* [Work to complete] Word for word, output the data, with none of its pictures.
------ Dataset content ------
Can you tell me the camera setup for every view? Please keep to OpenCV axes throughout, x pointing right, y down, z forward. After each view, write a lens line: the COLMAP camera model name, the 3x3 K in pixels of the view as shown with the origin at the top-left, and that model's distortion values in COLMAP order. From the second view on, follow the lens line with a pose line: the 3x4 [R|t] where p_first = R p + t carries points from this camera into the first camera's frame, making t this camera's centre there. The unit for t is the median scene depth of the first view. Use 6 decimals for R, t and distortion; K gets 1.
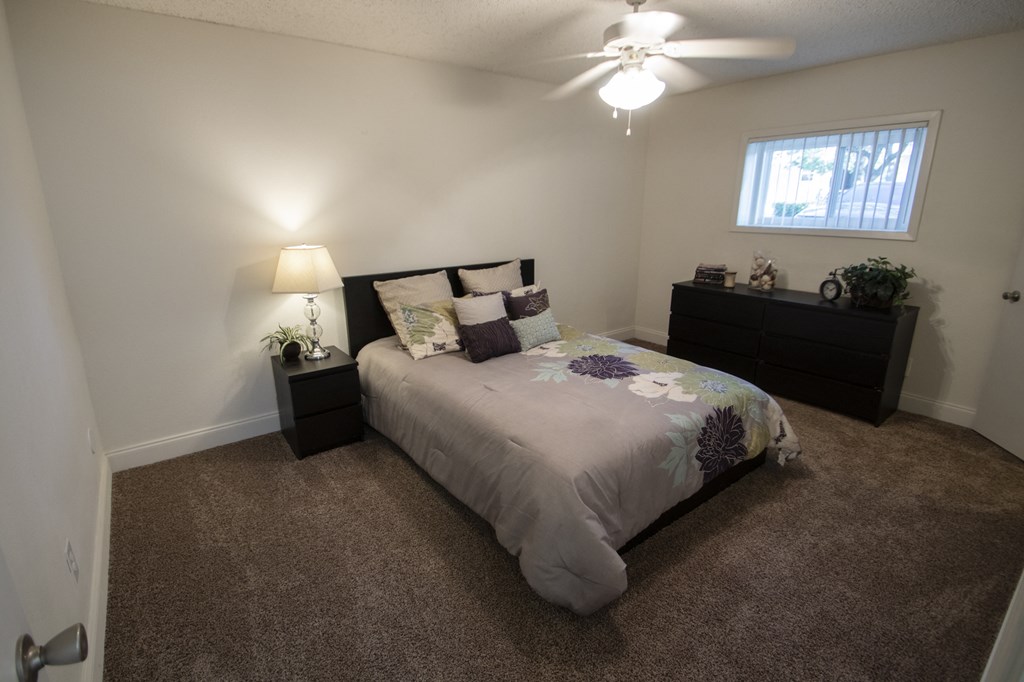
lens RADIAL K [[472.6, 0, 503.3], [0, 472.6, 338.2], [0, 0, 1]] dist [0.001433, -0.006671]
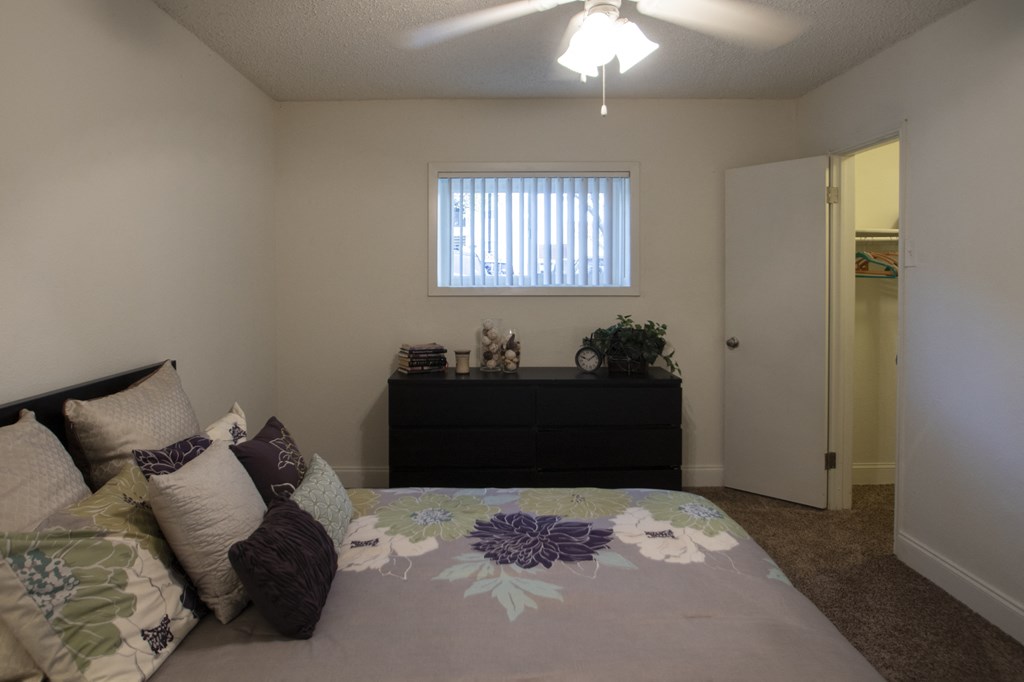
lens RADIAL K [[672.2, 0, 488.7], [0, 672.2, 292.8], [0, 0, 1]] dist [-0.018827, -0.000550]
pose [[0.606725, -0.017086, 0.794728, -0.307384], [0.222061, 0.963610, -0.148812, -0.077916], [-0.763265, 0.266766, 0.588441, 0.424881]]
------
* [Response to the task]
Can you tell me the camera setup for every view? Please keep to OpenCV axes throughout, x pointing right, y down, z forward. After each view, write a lens line: the COLMAP camera model name, the 3x3 K in pixels of the view as shown with the origin at the top-left, and that model's distortion values in COLMAP order. From the second view on, follow the lens line with a pose line: the 3x4 [R|t] where p_first = R p + t carries points from this camera into the first camera's frame, making t this camera's centre there. The unit for t is the median scene depth of the first view. Use 6 decimals for R, t and distortion; K gets 1.
lens RADIAL K [[472.6, 0, 503.3], [0, 472.6, 338.2], [0, 0, 1]] dist [0.001433, -0.006671]
lens RADIAL K [[672.2, 0, 488.7], [0, 672.2, 292.8], [0, 0, 1]] dist [-0.018827, -0.000550]
pose [[0.606725, -0.017086, 0.794728, -0.307384], [0.222061, 0.963610, -0.148812, -0.077916], [-0.763265, 0.266766, 0.588441, 0.424881]]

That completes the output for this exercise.